Temperature of a nanoparticle above a substrate under radiative heating and cooling

TL;DR

This paper models the temperature of a nanoparticle above a substrate under radiative heating and cooling, considering various parameters to aid in the thermal design of nanoscale systems.

Contribution

It introduces a new effective dipole-polarizability model to predict nanoparticle temperature under radiative conditions, accounting for multiple influencing factors.

Findings

Temperature depends on gap distance, wavelength, and polarization.

Material resonances significantly affect nanoparticle heating.

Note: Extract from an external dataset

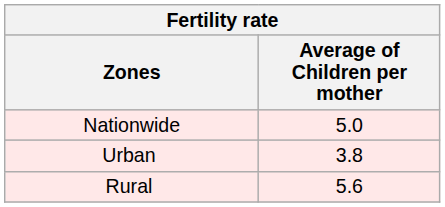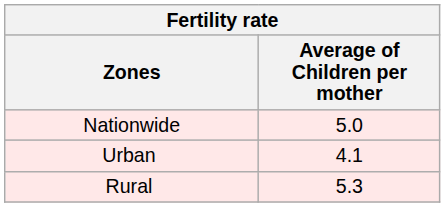Urban | Average of Children per mother: 3.8 -> 4.1
Rural | Average of Children per mother: 5.6 -> 5.3
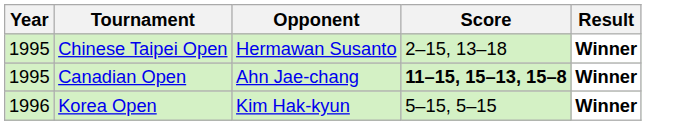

The model aids in designing nanoscale thermal systems.

Abstract

Controlling the temperature in architectures involving nanoparticles and substrates is a key issue for applications involving micro and nanoscale heat transfer. We study the thermal behavior of a single nanoparticle interacting with a flat substrate under external monochromatic illumination, and with thermal radiation as the unique heat loss channel. We develop a model to compute the temperature of the nanoparticle, based on an effective dipole-polarizability approach. Using numerical simulations, we thoroughly investigate the impacts of various parameters affecting the nanoparticle temperature, such as the nanoparticle-to-substrate gap distance, the incident light wavelength and polarization, or the material resonances. This study provides a tool for the thermal characterization and design of micro or nanoscale systems coupling substrates with nanoparticles or optical antennas.